SATELLITE BEACH, Fla. — Melbourne residents are showing support for a Satellite High School teacher whose contract isn’t being renewed after she used a students preferred name instead of their legal name. 

Literature teacher Melissa Calhoun is accused of “knowingly” drfying state law by using a student’s preferred without permission from their parents. Calhoun is the first teacher in the state to lose her job under the state law.


What You Need To Know

  • Teacher in Brevard County dismissed for using a student’s preferred name instead of their legal name

  • Doing so without permission from the students' parents is a violation of state law
  • More than 10,000 signatures have been collected to support the teacher’s contract renewal
  • A large community rally was organized to protest the decision and support the teacher

Melbourne High School senior Lindsay Cunningham was one of the people who attended a rally Friday near the school in support of Calhoun.
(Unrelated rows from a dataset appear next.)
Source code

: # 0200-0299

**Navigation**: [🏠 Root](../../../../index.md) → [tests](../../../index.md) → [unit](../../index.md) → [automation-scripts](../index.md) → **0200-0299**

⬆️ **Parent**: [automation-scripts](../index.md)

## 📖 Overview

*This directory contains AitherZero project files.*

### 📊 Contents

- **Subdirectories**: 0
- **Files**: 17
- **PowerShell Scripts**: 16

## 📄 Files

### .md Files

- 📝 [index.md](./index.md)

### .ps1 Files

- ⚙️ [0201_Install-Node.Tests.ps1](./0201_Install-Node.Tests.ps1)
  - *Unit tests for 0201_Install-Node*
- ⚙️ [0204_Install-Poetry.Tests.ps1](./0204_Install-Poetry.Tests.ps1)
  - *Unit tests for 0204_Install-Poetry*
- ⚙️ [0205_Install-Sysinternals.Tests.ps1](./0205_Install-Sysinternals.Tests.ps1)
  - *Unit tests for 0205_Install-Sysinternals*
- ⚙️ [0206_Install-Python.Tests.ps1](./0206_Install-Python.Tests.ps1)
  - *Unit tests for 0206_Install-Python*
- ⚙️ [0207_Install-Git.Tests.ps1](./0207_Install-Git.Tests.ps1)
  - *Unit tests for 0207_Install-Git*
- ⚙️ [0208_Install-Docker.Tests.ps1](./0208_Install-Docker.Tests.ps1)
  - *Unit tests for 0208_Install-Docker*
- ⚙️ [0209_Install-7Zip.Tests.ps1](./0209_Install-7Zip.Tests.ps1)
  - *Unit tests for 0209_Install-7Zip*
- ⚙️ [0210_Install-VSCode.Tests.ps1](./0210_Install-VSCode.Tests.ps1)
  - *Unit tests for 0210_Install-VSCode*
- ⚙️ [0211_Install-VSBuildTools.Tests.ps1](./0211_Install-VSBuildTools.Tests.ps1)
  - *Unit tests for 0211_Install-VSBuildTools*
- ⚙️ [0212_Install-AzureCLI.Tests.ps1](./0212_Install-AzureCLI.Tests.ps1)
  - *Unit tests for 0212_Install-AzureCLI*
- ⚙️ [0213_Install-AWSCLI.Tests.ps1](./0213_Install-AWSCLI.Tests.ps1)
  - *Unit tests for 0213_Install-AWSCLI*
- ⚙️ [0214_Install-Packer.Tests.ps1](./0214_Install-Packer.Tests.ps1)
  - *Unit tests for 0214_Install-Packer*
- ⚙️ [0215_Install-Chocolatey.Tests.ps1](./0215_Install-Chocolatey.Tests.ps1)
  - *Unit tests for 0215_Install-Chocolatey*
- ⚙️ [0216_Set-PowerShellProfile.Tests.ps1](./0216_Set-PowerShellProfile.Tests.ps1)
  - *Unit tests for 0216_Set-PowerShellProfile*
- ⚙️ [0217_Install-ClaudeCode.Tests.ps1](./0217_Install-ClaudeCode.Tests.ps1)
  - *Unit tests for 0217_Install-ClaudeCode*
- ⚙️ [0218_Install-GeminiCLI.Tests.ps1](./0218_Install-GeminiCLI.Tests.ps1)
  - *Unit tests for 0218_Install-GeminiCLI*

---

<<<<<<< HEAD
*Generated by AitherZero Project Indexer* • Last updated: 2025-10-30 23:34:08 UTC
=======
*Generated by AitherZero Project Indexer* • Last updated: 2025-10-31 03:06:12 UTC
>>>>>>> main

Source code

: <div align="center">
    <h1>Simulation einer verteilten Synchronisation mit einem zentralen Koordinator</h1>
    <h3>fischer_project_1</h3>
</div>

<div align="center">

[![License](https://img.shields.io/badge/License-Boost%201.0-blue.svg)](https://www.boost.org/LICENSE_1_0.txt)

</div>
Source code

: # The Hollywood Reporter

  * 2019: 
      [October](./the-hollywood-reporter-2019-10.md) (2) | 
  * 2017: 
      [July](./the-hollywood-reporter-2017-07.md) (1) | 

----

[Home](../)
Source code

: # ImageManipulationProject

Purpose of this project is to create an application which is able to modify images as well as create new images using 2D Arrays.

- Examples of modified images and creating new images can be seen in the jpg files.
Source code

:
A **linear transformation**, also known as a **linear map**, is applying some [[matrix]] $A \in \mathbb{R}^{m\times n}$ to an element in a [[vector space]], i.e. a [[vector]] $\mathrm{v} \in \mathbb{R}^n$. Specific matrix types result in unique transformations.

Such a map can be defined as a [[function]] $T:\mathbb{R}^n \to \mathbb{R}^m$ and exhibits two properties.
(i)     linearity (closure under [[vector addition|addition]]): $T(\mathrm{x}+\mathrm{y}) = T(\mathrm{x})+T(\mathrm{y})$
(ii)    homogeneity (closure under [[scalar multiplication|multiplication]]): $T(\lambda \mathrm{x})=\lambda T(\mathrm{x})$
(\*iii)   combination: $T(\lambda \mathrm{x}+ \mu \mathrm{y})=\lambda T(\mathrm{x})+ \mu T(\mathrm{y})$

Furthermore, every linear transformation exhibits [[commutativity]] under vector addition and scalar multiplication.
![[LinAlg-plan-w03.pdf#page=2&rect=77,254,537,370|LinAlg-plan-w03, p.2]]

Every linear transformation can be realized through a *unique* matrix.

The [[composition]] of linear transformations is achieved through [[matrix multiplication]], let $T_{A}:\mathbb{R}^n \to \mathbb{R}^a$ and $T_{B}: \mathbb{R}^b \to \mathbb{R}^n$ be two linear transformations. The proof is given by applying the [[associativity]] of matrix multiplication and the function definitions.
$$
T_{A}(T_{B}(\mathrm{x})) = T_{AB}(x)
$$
“I just thought it was outrageous you needed parent approval for that. You shouldn’t have to have approval for something in a way you want to express yourself,” said Cunningham, who was a sophomore when Florida's Parental Rights in Education law went into effect.

Allison Minnerly, the deputy director of the Youth Action Fund, was one of the people who organized the rally. 

“The state wants to make an example of (Calhoun) for correctly identifying a student by the name they prefer to be using,” Minnerly said.

Calhoun received a formal reprimand after an internal investigation. Then she was informed her annual teaching contract was not being renewed pending her teaching license being reviewed by the state of Florida.

More than 10,000 people have signed a petition demanding her contract be renewed.

Organizers say Friday's rally was to gather support for the public to attend the next Brevard County School Board meeting on Tuesday, April 22.